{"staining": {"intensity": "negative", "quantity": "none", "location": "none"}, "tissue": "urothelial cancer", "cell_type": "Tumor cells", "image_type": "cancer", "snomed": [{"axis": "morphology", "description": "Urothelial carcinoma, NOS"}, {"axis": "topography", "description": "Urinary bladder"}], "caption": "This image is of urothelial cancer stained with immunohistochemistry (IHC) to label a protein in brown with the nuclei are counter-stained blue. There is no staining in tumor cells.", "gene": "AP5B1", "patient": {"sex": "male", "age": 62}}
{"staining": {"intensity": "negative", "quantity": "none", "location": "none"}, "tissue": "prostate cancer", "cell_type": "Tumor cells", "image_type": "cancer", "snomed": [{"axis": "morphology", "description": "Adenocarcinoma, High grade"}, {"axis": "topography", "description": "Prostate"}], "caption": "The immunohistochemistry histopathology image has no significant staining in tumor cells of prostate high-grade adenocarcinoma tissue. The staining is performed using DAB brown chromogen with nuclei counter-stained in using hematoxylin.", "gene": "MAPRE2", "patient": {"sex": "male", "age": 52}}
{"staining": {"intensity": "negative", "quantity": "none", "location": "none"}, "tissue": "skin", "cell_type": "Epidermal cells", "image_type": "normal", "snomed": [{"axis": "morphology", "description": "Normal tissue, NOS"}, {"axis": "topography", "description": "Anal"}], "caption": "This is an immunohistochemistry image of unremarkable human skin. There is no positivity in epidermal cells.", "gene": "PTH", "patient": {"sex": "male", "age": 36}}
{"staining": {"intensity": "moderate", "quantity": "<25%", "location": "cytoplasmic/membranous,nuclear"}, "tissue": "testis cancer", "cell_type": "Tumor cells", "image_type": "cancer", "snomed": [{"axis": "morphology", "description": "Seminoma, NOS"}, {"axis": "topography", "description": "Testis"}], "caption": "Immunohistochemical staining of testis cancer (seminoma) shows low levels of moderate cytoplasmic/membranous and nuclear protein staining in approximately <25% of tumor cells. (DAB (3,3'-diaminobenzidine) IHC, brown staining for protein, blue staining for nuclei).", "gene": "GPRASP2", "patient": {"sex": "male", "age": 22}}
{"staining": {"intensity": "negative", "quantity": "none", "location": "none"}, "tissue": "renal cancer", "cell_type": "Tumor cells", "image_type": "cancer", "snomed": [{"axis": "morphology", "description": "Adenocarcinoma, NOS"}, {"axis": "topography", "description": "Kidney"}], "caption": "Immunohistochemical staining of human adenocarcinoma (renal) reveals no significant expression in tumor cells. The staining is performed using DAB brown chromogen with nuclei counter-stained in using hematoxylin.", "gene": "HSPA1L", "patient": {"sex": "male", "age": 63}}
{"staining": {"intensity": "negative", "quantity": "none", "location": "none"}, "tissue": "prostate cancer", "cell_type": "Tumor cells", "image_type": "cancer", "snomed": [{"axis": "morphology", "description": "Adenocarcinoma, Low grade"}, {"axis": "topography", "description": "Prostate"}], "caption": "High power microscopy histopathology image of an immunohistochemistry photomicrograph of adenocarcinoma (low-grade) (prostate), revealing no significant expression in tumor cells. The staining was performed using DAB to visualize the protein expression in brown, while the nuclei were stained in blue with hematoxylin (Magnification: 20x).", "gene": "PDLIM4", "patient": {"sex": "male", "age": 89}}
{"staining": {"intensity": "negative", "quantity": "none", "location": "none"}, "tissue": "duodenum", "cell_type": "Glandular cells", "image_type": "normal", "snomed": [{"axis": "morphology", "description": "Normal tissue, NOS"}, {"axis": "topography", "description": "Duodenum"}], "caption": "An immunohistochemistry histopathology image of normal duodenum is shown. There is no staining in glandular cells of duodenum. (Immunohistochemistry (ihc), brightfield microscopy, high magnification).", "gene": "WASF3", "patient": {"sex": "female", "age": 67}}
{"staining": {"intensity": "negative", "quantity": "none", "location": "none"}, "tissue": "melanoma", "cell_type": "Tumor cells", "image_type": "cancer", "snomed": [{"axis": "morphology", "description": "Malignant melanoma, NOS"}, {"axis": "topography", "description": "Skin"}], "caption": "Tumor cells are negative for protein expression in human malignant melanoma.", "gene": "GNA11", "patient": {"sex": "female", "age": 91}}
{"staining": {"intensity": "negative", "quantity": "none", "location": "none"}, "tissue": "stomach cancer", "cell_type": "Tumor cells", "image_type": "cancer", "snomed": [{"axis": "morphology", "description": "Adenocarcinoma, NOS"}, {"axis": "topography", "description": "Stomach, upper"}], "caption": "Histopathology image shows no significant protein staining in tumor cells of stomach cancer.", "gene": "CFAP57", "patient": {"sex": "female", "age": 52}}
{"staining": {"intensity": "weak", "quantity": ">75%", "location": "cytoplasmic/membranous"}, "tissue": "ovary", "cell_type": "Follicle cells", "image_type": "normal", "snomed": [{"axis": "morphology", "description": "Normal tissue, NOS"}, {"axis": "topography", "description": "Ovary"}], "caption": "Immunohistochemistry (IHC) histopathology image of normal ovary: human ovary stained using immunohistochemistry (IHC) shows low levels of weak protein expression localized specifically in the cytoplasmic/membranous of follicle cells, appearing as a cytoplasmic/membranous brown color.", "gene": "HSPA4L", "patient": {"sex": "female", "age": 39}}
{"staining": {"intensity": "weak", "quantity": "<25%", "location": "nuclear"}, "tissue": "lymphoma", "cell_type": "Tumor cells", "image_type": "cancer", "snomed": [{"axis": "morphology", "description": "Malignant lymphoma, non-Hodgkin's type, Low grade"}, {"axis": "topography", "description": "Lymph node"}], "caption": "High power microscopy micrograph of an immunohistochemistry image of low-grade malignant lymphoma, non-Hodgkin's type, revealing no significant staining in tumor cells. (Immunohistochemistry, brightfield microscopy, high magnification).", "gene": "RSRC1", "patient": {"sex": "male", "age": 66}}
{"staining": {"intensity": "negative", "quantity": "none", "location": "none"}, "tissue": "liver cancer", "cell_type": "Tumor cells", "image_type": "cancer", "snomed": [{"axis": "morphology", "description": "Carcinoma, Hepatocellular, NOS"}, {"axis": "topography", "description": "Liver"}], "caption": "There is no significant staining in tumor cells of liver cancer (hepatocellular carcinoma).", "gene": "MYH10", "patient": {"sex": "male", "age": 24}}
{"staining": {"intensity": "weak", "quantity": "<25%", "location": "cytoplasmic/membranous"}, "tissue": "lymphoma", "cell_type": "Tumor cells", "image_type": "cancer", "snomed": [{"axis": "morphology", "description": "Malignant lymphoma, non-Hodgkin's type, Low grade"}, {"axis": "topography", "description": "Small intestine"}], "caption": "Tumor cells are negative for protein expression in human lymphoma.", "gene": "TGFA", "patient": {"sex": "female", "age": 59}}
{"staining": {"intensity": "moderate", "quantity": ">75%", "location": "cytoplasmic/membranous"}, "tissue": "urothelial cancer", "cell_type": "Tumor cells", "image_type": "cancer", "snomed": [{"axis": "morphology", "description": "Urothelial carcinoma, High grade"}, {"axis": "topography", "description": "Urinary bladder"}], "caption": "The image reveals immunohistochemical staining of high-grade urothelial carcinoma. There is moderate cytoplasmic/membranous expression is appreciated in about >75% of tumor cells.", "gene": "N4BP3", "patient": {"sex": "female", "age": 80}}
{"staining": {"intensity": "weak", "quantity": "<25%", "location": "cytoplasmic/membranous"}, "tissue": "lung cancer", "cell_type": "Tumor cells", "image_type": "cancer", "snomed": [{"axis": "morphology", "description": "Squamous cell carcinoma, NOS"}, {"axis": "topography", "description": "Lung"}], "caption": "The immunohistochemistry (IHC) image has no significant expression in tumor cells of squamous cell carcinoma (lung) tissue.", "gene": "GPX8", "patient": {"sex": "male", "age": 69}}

* **Prompt**
Beginning at the line with "in human malignant" and ending at the line with "power microscopy micrograph", reproduce each line of the data above exactly, and add no other lines.

* **Task response**
{"staining": {"intensity": "negative", "quantity": "none", "location": "none"}, "tissue": "melanoma", "cell_type": "Tumor cells", "image_type": "cancer", "snomed": [{"axis": "morphology", "description": "Malignant melanoma, NOS"}, {"axis": "topography", "description": "Skin"}], "caption": "Tumor cells are negative for protein expression in human malignant melanoma.", "gene": "GNA11", "patient": {"sex": "female", "age": 91}}
{"staining": {"intensity": "negative", "quantity": "none", "location": "none"}, "tissue": "stomach cancer", "cell_type": "Tumor cells", "image_type": "cancer", "snomed": [{"axis": "morphology", "description": "Adenocarcinoma, NOS"}, {"axis": "topography", "description": "Stomach, upper"}], "caption": "Histopathology image shows no significant protein staining in tumor cells of stomach cancer.", "gene": "CFAP57", "patient": {"sex": "female", "age": 52}}
{"staining": {"intensity": "weak", "quantity": ">75%", "location": "cytoplasmic/membranous"}, "tissue": "ovary", "cell_type": "Follicle cells", "image_type": "normal", "snomed": [{"axis": "morphology", "description": "Normal tissue, NOS"}, {"axis": "topography", "description": "Ovary"}], "caption": "Immunohistochemistry (IHC) histopathology image of normal ovary: human ovary stained using immunohistochemistry (IHC) shows low levels of weak protein expression localized specifically in the cytoplasmic/membranous of follicle cells, appearing as a cytoplasmic/membranous brown color.", "gene": "HSPA4L", "patient": {"sex": "female", "age": 39}}
{"staining": {"intensity": "weak", "quantity": "<25%", "location": "nuclear"}, "tissue": "lymphoma", "cell_type": "Tumor cells", "image_type": "cancer", "snomed": [{"axis": "morphology", "description": "Malignant lymphoma, non-Hodgkin's type, Low grade"}, {"axis": "topography", "description": "Lymph node"}], "caption": "High power microscopy micrograph of an immunohistochemistry image of low-grade malignant lymphoma, non-Hodgkin's type, revealing no significant staining in tumor cells. (Immunohistochemistry, brightfield microscopy, high magnification).", "gene": "RSRC1", "patient": {"sex": "male", "age": 66}}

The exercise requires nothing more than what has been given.